Monday, March 4, 2024

Virginia Beach residents say they were called ‘decrepit’ after asking condo to clear sand dune. Now they’re suing.

A sand dune has impeded beach access for three disabled people in the Bays Edge Condominium community, according to a federal complaint. (Adrienne Mayfield/Southside Daily)

VIRGINIA BEACH — After three years of fighting in and out of court over a sand dune that allegedly prohibits disabled homeowners in a Lynnhaven Shores neighborhood from accessing the beach, four people are suing a Virginia Beach condominium association and its property manager in federal court on the basis of discrimination.

The involved homeowners — 91-year-old Harry Seipel and his wife Andrea Boyce, 63-year-old Randolyn Halterman and 83-year-old Betty J. Carder — say that a sand dune that formed over a private path meant for Bays Edge Condominium residents has impeded their access to the Chesapeake Bay, according to a complaint filed in the U.S. District Court of the Eastern District of Virginia in Norfolk.

According to the complaint, the dune has created a drop off that is between three and six feet depending on the weather, making it impassable to disabled homeowners. Seipel, Halterman and Carder suffer from disabilities that limit their mobility. In 2015 Halterman fell while trying to access the beach using the private path and sustained “severe” injuries.

The Bays Edge Condominium Association and its manager, Hutcheson Realty Inc., are responsible for maintaining the area, including the walkway to the beach. From 2014 to 2015, the four homeowners asked the agencies to clear the beach access point, but they were ignored, the complaint alleges.

In May 2015, the homeowners paid a contractor $600 to have a portion of the sand dune removed, but when the association found out they reported them to the Virginia Beach Wetland’s Board. Siepel and Boyce were issued citations for unlawfully moving a sand dune; however, those hearings actually resulted in a $400 fine for the Bays Edge association, who in turn hired a lawyer to sue the homeowners in Virginia Beach General District Court for $25,000 in legal fees, the complaint states.

After that suit was filed, Halterman asked about the status of clearing the beach path and was told to “piss off” by one of the association’s leaders, the complaint says.

Boyce asked the same member about the status of the beach path and was told in an email, “If you are too decrepit to live in a three-story condo, with no elevator, and walk over a little sand, then move, and take your nasty friend [Halterman] with you,” the complaint alleges.

In November 2015, Seipel, Boyce and Carder filed a federal lawsuit against the association under the Virginia Fair Housing Act and the Americans with Disability Act. After about two weeks in court, the group was able to settle for a “confidential sum of money.” The association said that they would take steps to provide and maintain beach access for all residents, according to the complaint.

As a result of the federal lawsuit, the Virginia Beach General District Court suit was dismissed against all of the residents, except Halterman in which case it was “nonsuited.” When a lawsuit is nonsuited, it means that the legal matter is terminated without either side proving their case.

In April 2017, the homeowner’s lawyer asked Hutcheson Realty about what the association planned to do to clear the pathway, which was still blocked six months after the settlement.
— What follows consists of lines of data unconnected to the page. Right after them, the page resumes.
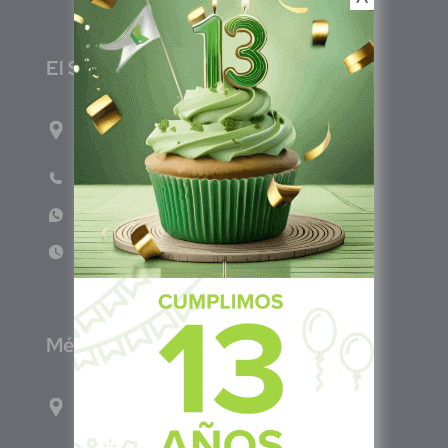
E
l Salvador
1ro Cll Pte, y 61 Av Nte, #3206, Local 9, San
Salvador Centro
Teléfono: +503 6986 1402
WhatsApp: +503 7687 3923
Lun - Vie 8:00am - 5:00pm
M
éxico
Calle Pitágoras 234, Col. Narvarte Poniente,
Alcaldía Benito Juárez, C.P. 03020, CDMX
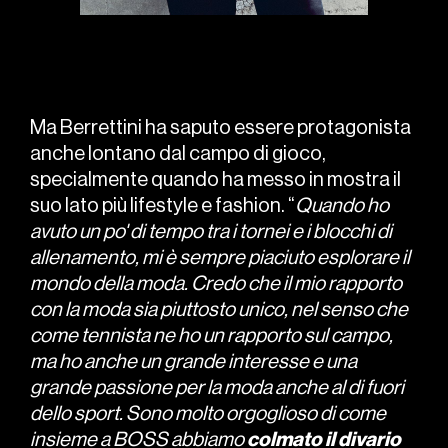
Ma Berrettini ha saputo essere protagonista
anche lontano dal campo di gioco,
specialmente quando ha messo in mostra il
suo lato più lifestyle e fashion. “
Quando ho
avuto un po' di tempo tra i tornei e i blocchi di
allenamento, mi è sempre piaciuto esplorare il
mondo della moda. Credo che il mio rapporto
con la moda sia piuttosto unico, nel senso che
come tennista ne ho un rapporto sul campo,
ma ho anche un grande interesse e una
grande passione per la moda anche al di fuori
dello sport. Sono molto orgoglioso di come
insieme a BOSS abbiamo
colmato il divario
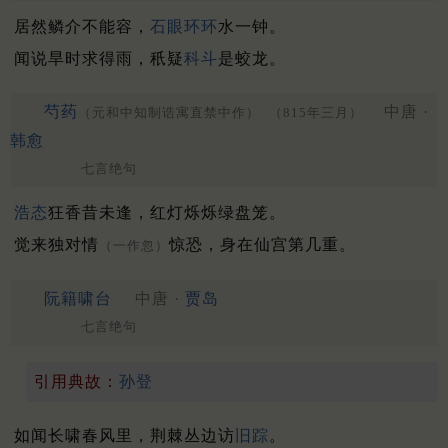
居然鳞介不能容，
石眼
环环
水一钟。
闻说旱时求得雨，秖疑
科斗
是蛟龙。
芍药
中唐 ·
（元和中知制诰寓直禁中作）
（815年三月）
韩愈
七言绝句
浩态
狂香昔未逢，红灯烁烁绿盘笼。
觉来独对情
惊恐，身在仙宫第几重。
（一作忽）
阮籍啸台
中唐 ·
贾岛
七言绝句
引用典故：
孙登
如闻长啸春风里，荆棘丛边访
旧踪
。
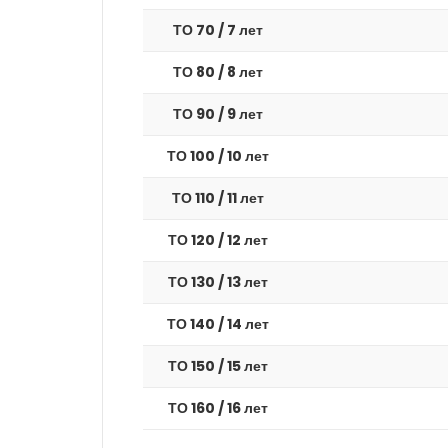
ТО 70 / 7 лет
ТО 80 / 8 лет
ТО 90 / 9 лет
ТО 100 / 10 лет
ТО 110 / 11 лет
ТО 120 / 12 лет
ТО 130 / 13 лет
ТО 140 / 14 лет
ТО 150 / 15 лет
ТО 160 / 16 лет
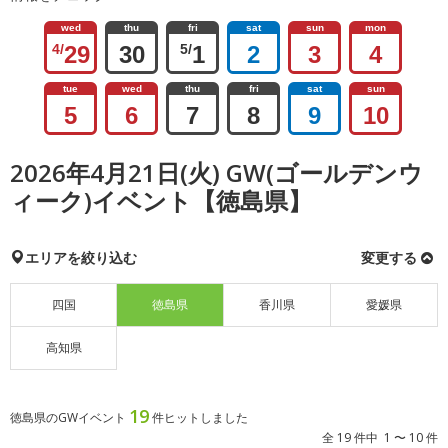
wed
thu
fri
sat
sun
mon
4/
29
30
5/
1
2
3
4
tue
wed
thu
fri
sat
sun
5
6
7
8
9
10
2026年4月21日(火) GW(ゴールデンウ
ィーク)イベント【徳島県】
エリアを絞り込む
変更する
四国
徳島県
香川県
愛媛県
高知県
19
徳島県のGWイベント
件ヒットしました
全 19 件中 1 〜 10 件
Until the pathway was permanently unblocked, the residents asked for the association to rent a golf cart that they could use between May and September, but the association didn’t respond, according to the complaint.

The association did hold meetings to discuss beach access, and they said they would vote on two proposals to build a beach dune walkover so the homeowners could access the space; however, instead the association purchased a “Mobi-mat” to lay over the dune. The slip-resistant walkway allows wheelchairs, walkers and strollers to go over sand, the complaint states.

While the Mobi-mat is helpful on flat sand, the homeowners say it didn’t fix the fact that the dune dropped off between three and six feet. They believe a better fix for their access and the health of the environment would be a walkover, according to the complaint.

The homeowners are asking for compensation for their financial and emotional suffering, as well as for the association to fix the access. They are asking for a jury to determine the outcome.

The Bays Edge Condominium Association and Hutcheson Realty Inc. did not respond to numerous requests for comment from Southside Daily.

Defense Attorney Todd Gaynor, who one of the attorneys representing the homeowners, declined to comment on the case.